Recordar lo imperdonable
Lo imperdonable, creo yo, es lo irreparable, lo cruel, toda abolición de la dignidad de las personas, el mal consciente y sistemático, el abuso programado y en general todo daño que se autojustifica y no se lamenta de sus efectos. Es la infamia que no procede de alguna insignificancia humana, sino del talento destructivo y el odio como motivación. Una sociedad bien formada tiene que prefijar lo que nunca es perdonable, un catálogo de acciones repudiables contra las que, más allá de las leyes y sus previsiones penales, se responde colectivamente con el prodigio de la memoria: lo imperdonable es lo que jamás se olvida y permanece en la memoria, no por rencor o revancha, sino por necesidad de supervivencia física y moral. Por eso, no comparto la decisión del apagado del pebetero que en la academia de Arkaute homenajeaba a los quince miembros de la Ertzaintza asesinados por ETA. La memoria es una representación imborrable de lo que debe sobrevivirnos, pero también es un símbolo. Y los símbolos contribuyen a inmortalizar el recuerdo.

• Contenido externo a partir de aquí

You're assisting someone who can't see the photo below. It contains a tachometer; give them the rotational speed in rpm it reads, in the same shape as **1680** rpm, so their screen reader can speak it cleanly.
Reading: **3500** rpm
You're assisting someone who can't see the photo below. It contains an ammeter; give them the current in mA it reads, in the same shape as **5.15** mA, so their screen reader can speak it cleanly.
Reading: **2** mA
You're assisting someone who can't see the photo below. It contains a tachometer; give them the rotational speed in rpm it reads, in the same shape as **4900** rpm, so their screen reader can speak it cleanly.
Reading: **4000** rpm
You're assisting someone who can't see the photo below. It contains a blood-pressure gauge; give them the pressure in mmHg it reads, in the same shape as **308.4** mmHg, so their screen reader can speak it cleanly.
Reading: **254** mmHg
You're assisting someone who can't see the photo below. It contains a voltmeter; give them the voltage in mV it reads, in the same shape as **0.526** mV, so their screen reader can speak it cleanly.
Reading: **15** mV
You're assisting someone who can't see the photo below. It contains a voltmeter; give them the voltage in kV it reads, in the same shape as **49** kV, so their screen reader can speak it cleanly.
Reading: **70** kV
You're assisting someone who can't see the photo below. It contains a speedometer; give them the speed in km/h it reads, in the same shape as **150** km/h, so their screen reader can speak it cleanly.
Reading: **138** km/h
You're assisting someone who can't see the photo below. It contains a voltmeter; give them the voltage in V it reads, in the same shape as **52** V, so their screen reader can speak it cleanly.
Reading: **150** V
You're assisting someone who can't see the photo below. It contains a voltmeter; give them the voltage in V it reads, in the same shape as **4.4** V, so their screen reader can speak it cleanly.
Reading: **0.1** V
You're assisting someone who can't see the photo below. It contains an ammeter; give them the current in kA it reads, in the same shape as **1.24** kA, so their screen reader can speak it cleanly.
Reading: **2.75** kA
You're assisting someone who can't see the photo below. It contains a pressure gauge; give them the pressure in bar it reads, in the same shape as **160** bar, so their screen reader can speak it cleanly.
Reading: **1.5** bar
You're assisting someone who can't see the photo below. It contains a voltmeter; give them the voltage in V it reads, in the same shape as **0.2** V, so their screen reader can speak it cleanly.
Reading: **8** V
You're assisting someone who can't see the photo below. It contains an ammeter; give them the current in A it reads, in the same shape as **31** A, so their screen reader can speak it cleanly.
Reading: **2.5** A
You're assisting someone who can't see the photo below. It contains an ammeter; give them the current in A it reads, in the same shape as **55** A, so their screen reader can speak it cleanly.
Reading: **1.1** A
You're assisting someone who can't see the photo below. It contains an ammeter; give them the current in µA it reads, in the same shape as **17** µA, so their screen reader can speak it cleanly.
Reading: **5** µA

Al mundo de ETA se le puede perdonar su sectarismo ideológico, su furia extremista, su pobre bagaje intelectual, su retórica perversa, sus falsificaciones de la realidad, su estética cutre y el matonismo paralelo a la violencia que hemos soportado durante años. Todo esto lo olvidaremos; pero su prolongada crueldad quedará en el registro de la memoria común porque, ahora y siempre, será imperdonable. Asunto diferente es cuál debe ser la respuesta sobre los presos, que se inscribe en el proceso de normalización democrática después del cese definitivo del terrorismo. No es fácil hacer compatible la memoria contra lo imperdonable y la necesidad objetiva de que las cárceles se vacíen paso a paso. El historiador François Guizot sostenía que “es preciso perdonar mucho para no olvidar nada”, pero esta propuesta contiene cierta contradicción. Olvidar puede ser una infamia moral. Las decisiones están en el ámbito institucional y en la lucidez de sus líderes confiamos. Hay muchas actitudes radicales que desactivar, especialmente en lo referente a la politización de las víctimas, una catástrofe que ha impedido a gran parte de la ciudadanía vasca percibirlas como propias.
La memoria contra lo imperdonable no puede ser un relato escrito por las autoridades o sus siervos, ni debería quedar, como se pretende, en una instrucción que se imparte en los centros educativos como una asignatura con propósito de adoctrinamiento y retardada conmoción. Es una construcción colectiva que consolida nuestro bagaje ético y cuanto prevalece sobre las interpretaciones particulares. Es ahora, finalizada la pesadilla terrorista, cuando nos corresponde salvaguardar las cosas fundamentales, todo lo que queda por encima de la política y la historia, lo esencial y común. Temo que la sociedad vasca opte por olvidar lo imperdonable.